Accounts Receivable Debtors
In practice, where a pledgee enforces the relevant pledge of receivables, it would normally require the relevant debtor of the receivables to perform its obligations directly in favor of the pledgee. But how does enforcing a pledge against an onshore debtor operationally differ from enforcing a pledge against an offshore debtor?
Receivables from onshore debtors
Where accounts receivable originally due from an onshore debtor to the Onshore Borrower are to be paid to the Offshore Lender pursuant to the Pledge, a foreign debt(s) will be created between the onshore debtor and the Offshore Lender. In exchange control terms, this would mean that the onshore debtor will only be able to remit the funds due under the pledge to the offshore lender if the onshore debtor has duly completed the Foreign Debt Registration.
Accounts receivable from offshore debtors
In general, there are no legal restrictions on an offshore accounts receivable debtor paying the offshore lender. However, where there is a SAFE record relating to the export transaction between the Onshore Borrower and the offshore debtor, the Onshore Borrower must ensure that the SAFE procedures are properly followed to avoid any future sanction for non-compliance. compliance with foreign exchange regulations.
Claims on future debtors
Alternatively, the Onshore Borrower may pledge its accounts receivable from future debtors in favor of the Offshore Lender, which would require the opening of an onshore account designated by the parties for the sole purpose of receiving the accounts receivable from future debtors. , whereby the Offshore Lender shall have priority over the funds in this account in the future performance of the Undertaking, and such funds may be transferred directly outside of Mainland China. However, in order to ensure the correct processing of the remittance of funds, it is recommended that the offshore lender always checks whether a foreign debt registration has been made in relation to the AR financing and whether the collateral has been registered with the CRC.

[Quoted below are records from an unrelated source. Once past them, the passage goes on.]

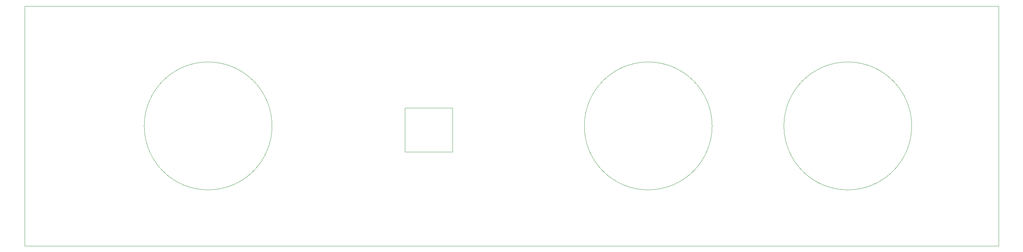
<source format=gbr>
%TF.GenerationSoftware,KiCad,Pcbnew,(6.0.1-0)*%
%TF.CreationDate,2022-03-18T18:53:44-04:00*%
%TF.ProjectId,Tahoe HAM panel,5461686f-6520-4484-914d-2070616e656c,rev?*%
%TF.SameCoordinates,Original*%
%TF.FileFunction,Profile,NP*%
%FSLAX46Y46*%
G04 Gerber Fmt 4.6, Leading zero omitted, Abs format (unit mm)*
G04 Created by KiCad (PCBNEW (6.0.1-0)) date 2022-03-18 18:53:44*
%MOMM*%
%LPD*%
G01*
G04 APERTURE LIST*
%TA.AperFunction,Profile*%
%ADD10C,0.100000*%
%TD*%
G04 APERTURE END LIST*
D10*
X246250001Y-85500000D02*
G75*
G03*
X246250001Y-85500000I-16007811J0D01*
G01*
X196250001Y-85500000D02*
G75*
G03*
X196250001Y-85500000I-16007811J0D01*
G01*
X86000000Y-85500000D02*
G75*
G03*
X86000000Y-85500000I-16007811J0D01*
G01*
X119250000Y-81000000D02*
X131250000Y-81000000D01*
X131250000Y-81000000D02*
X131250000Y-92000000D01*
X131250000Y-92000000D02*
X119250000Y-92000000D01*
X119250000Y-92000000D02*
X119250000Y-81000000D01*
X24000000Y-115500000D02*
X268000000Y-115500000D01*
X268000000Y-115500000D02*
X268000000Y-55500000D01*
X268000000Y-55500000D02*
X24000000Y-55500000D01*
X24000000Y-55500000D02*
X24000000Y-115500000D01*
M02*

</source>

In order to fully protect the interests of lenders in the creation of pledges over borrowers’ accounts receivable in mainland China, lenders should always remember to perfect this creation by registering them with the CRC and obtaining evidence of borrowers’ foreign debt registrations. and taking into account exchange control requirements taking into account whether the relevant debtor is an onshore or offshore entity, and whether it is an existing or future debtor.